Inference did not expose a flaw in Kubernetes routing so much as a mismatch of workload. The routing model was built for services that are stateless, equal-cost, fast to drain, and observable from outside the pod. LLM inference is none of these: it is stateful by virtue of the KV cache, highly variable in cost, expensive to displace, and observable in detail only from inside the engine, on a delay.

The new primitives — InferencePool, InferenceObjective, and the Endpoint Picker — exist because routing for inference is a delayed-observation control problem over backends that are stateful, non-fungible, and degrade on a gradient. The relevant design questions have shifted from selecting a load balancer to determining how a picker should score endpoints when every available signal is gradient, request-specific, gathered from inside the pod, and stale on arrival. It is a new problem class for the Kubernetes data path, and the abstractions for it are being standardized in the open.

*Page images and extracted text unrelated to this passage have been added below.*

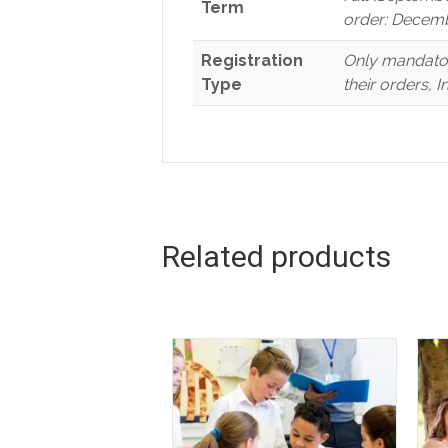
Term
order: Decemb
Registration
Only mandator
Type
their orders, 
Related products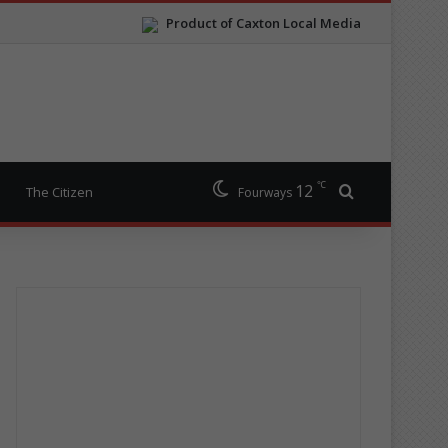
Product of Caxton Local Media
℃
12
Search for
The Citizen
Fourways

Sources and currency: API status (GIE general availability, InferencePool v1, InferenceObjective, the Endpoint Picker, and roadmap items) reflects the upstream Gateway API Inference Extension project and the Kubernetes blog as of May 2026. Engine internals (PagedAttention, prefix caching, continuous batching) reflect vLLM's published design. The stale-load-information argument draws on classical load-balancing results, including work by Mitzenmacher and by Dahlin. This area changes rapidly; specific API and status details should be verified against current upstream documentation.